Minister puts his foot down: no visits to the Netherlands

Minister puts his foot down: no visits to the Netherlands
The beaties of Dutch Limburg, out of reach for now. © Bert Kaufmann - Wikimedia

Federal home affairs minister Pieter De Crem has stepped in to correct an instruction given by the governor of Limburg province allowing residents of the province to cross the border into the Netherlands.

As Belgium this weekend relaxes its lockdown measures to allow people to visit each other at home under strict conditions, Limburg governor Michel Carlier went one step further: residents of Limburg could also slip across the border to visit friends and family in Dutch provinces bordering Limburg, including the Dutch province of the same name.

For anyone else from Belgium, a visit to the Netherlands is only possible with special permission or a document justifying the trip, and there is a risk of being turned back on the way, or ordered into a fortnight’s quarantine on return.

So the governor’s interpretation of the rules seemed unusually generous. And so it turned out to be.

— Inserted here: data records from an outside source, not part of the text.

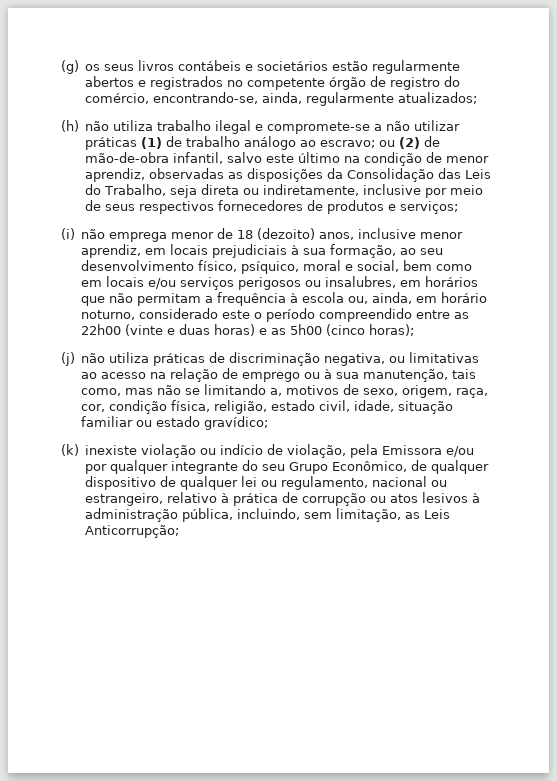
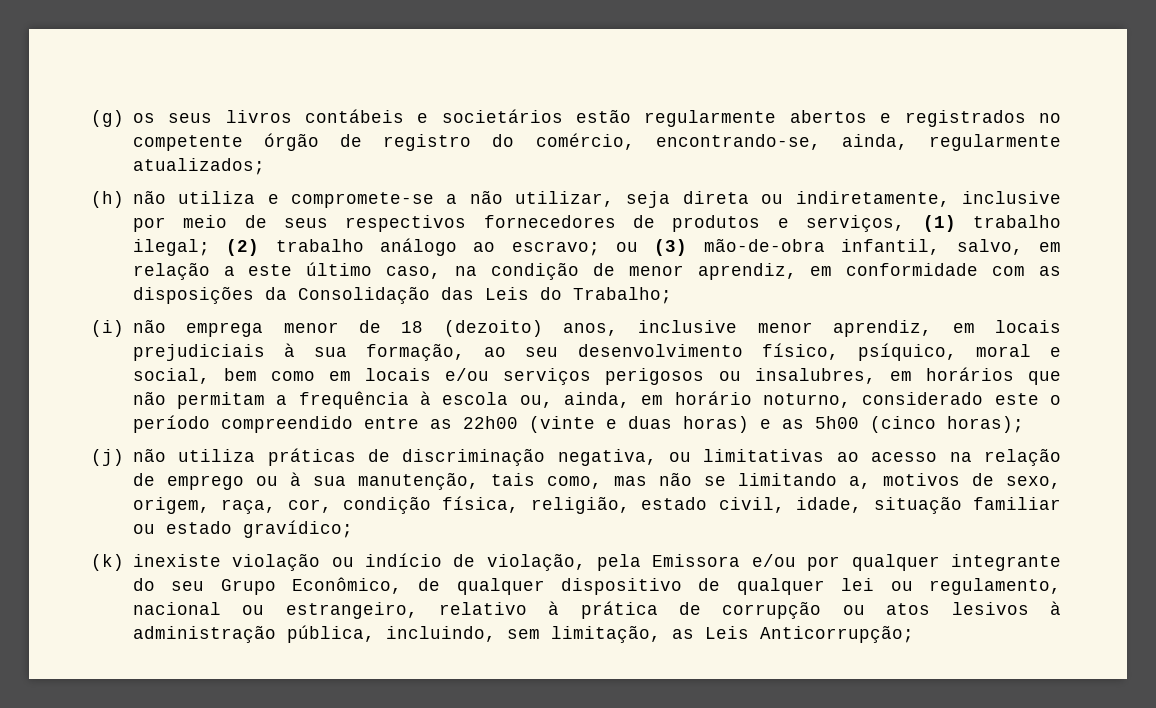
[157,120,252,134] trabalho ilegal -> (256, 197) none
[414,120,461,131] [85,136,441,150] [85,152,490,166] [85,168,492,182] [85,184,167,196] utilizar práticas (1) de trabalho análogo ao escravo; ou (2) de mão-de-obra infantil, salvo este último na condição de menor aprendiz, observadas as disposições da Consolidação das Leis do Trabalho, -> [515,191,615,207] utilizar,
[400,201,459,214] serviços; -> [806,215,1061,232] [132,238,1061,256] [132,262,1062,280] [132,286,672,304] serviços, (1) trabalho ilegal; (2) trabalho análogo ao escravo; ou (3) mão-de-obra infantil, salvo, em relação a este último caso, na condição de menor aprendiz, em conformidade com as disposições da Consolidação das Leis do Trabalho;

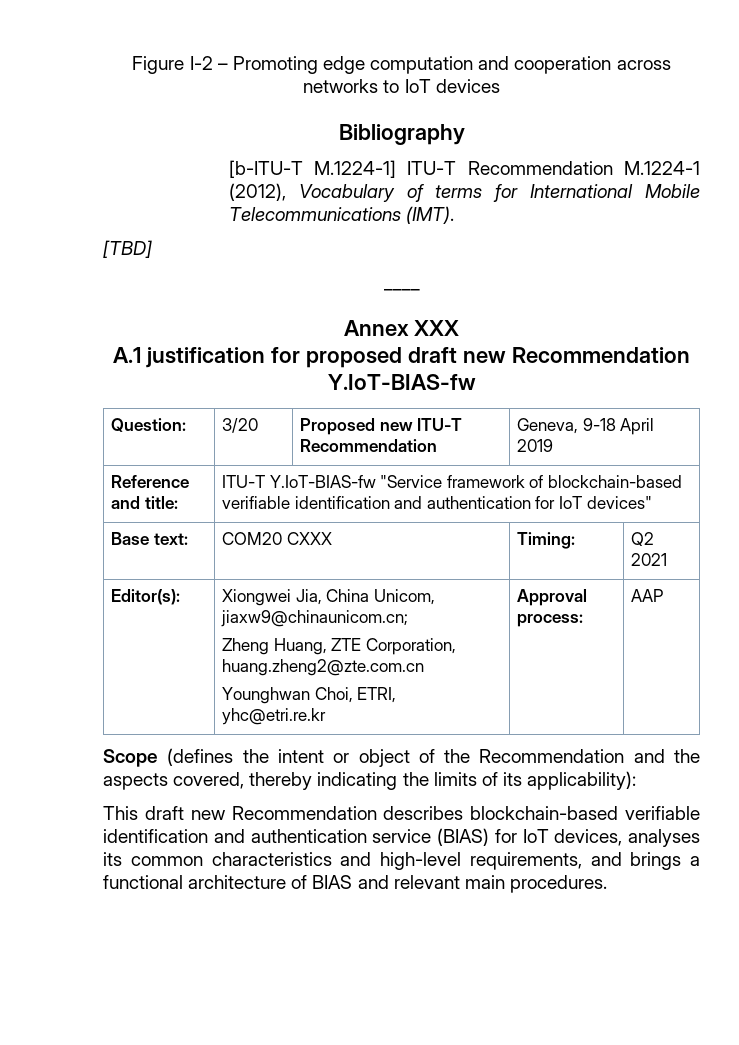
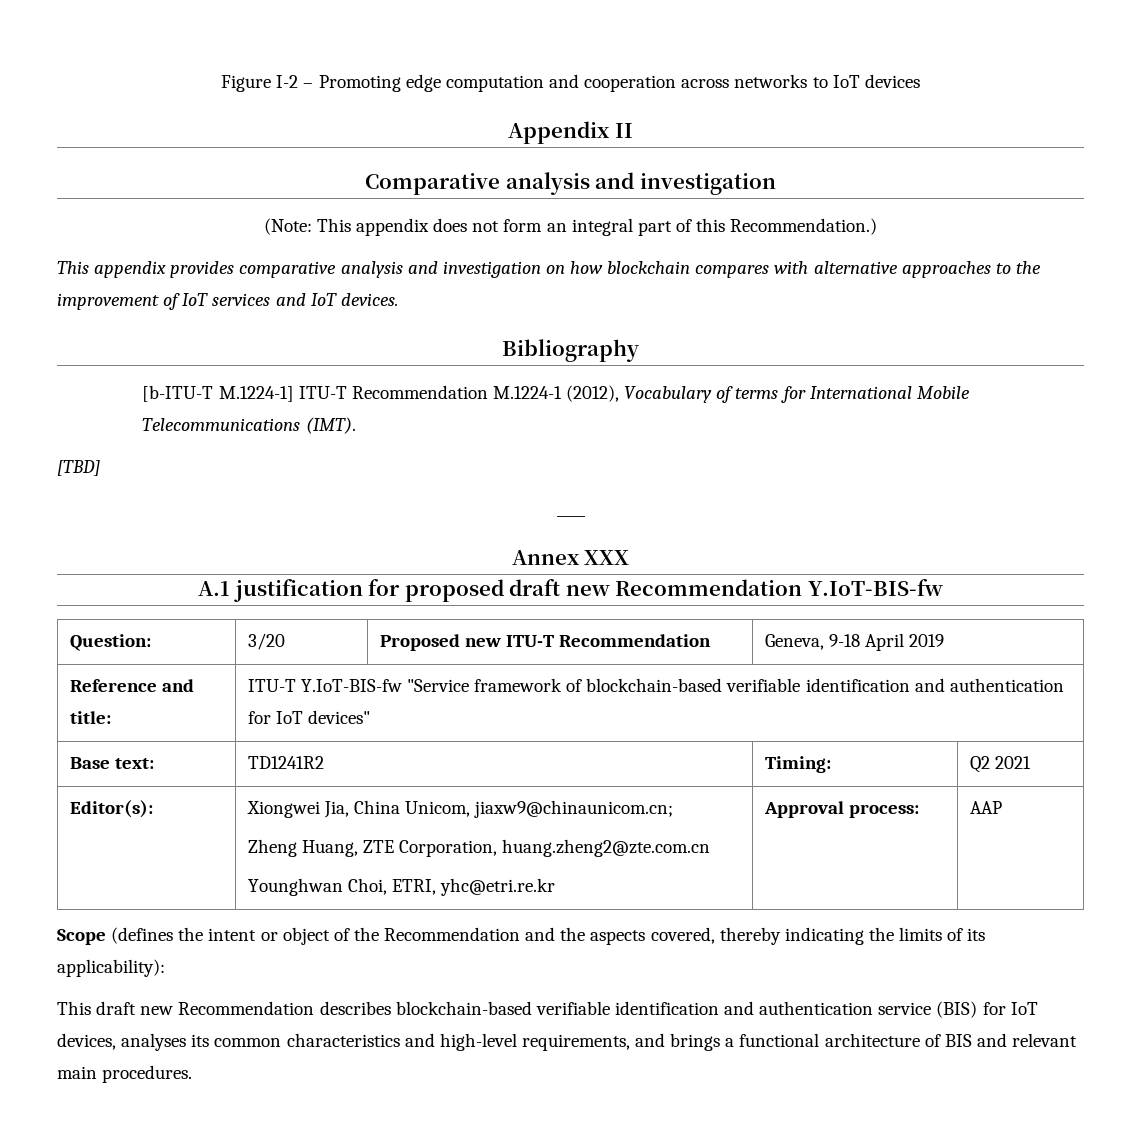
(500, 86) none -> [508,121,633,144] [365,172,776,195] [263,218,878,236] [57,261,1041,278] [57,293,398,310] // Appendix II // Comparative analysis and investigation // (Note: This appendix does not form an integral part of this Recommendation.) // This appendix provides comparative analysis and investigation on how blockchain compares with alternative approaches to the improvement of IoT services and IoT devices.
[327,374,476,390] Y.IoT-BIAS-fw -> [807,579,943,596] Y.IoT-BIS-fw
[269,475,376,488] Y.IoT-BIAS-fw -> [300,679,402,692] Y.IoT-BIS-fw
[222,532,332,545] COM20 CXXX -> [247,756,324,769] TD1241R2
[437,828,489,846] (BIAS) -> [936,1001,978,1018] (BIS)
[312,875,353,889] BIAS -> [944,1034,972,1047] BIS

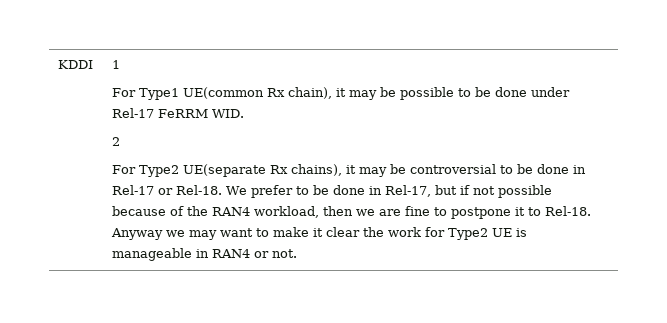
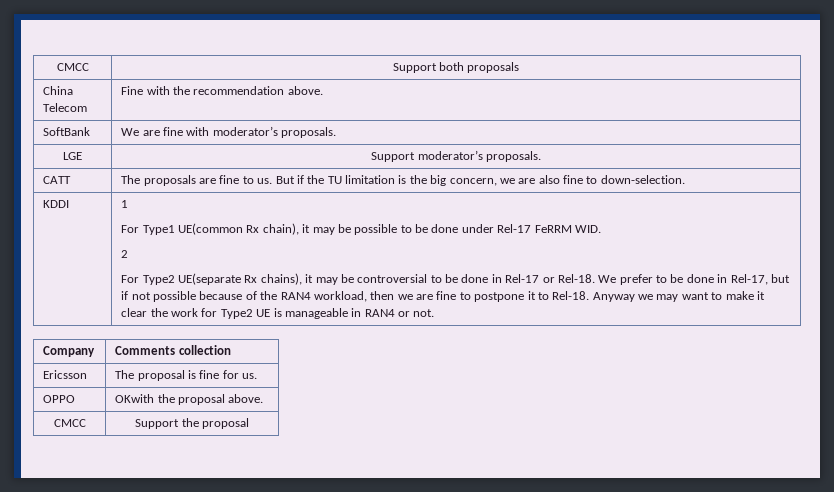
(58, 64) none -> [56,63,89,71] [392,62,520,73] [43,86,74,95] [43,103,88,112] [121,86,323,95] [43,127,91,136] [121,126,337,138] [63,152,82,160] [371,150,541,162] [43,176,72,184] [121,175,685,186] CMCC | Support both proposals // China Telecom | Fine with the recommendation above. // SoftBank | We are fine with moderator’s proposals. // LGE | Support moderator’s proposals. // CATT | The proposals are fine to us. But if the TU limitation is the big concern, we are also fine to down-selection. //
(298, 253) none -> [43,346,96,357] [115,345,231,355] [43,370,88,379] [115,370,258,381] [43,395,76,403] [115,394,264,405] [53,419,86,427] [135,418,249,429] // Company | Comments collection // Ericsson | The proposal is fine for us. // OPPO | OKwith the proposal above. // CMCC | Support the proposal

Under the existing rules, Carlier pointed out, it was allowed for Belgian residents in Limburg – many of whom have family over the frontier – to cross the border in connection with co-parenting, a relationship or a business delivery.

I don’t see why there shouldn’t be a social rule for the Dutch Limburgers living in our country,” Carlier said.

The reason, De Crem pointed out, is that the rules are laid out in a royal decree, which applies to the whole country. All of the Belgian provinces apart from the two Brabants border the Netherlands, Luxembourg or France, so why would Limburg be the exception?

The National Security Council has decided that an opinion is first required from the scientific experts preparing the exit," said a spokesperson for De Crem. "We will make a political decision, based on scientific advice, with a correct estimate of the possible consequences. It is a difficult period for everyone with family on the other side of the border. We understand that, but for the time being those movements are not possible.”

Professor Erika Vlieghe, who chairs the GEES group of experts planning the country’s exit strategy, warned against relaxing the rules on confinement too quickly.

It’s dangerous, and it’s really not a good idea. We get the feeling that everything is suddenly more relaxed, but we still have to put the brakes on. That is not nice, but too many people who see each other at the same time is not safe. The virus is still among us, so of course that increases the chance of a second wave coming quickly, and with it the chance that we have to go into reverse."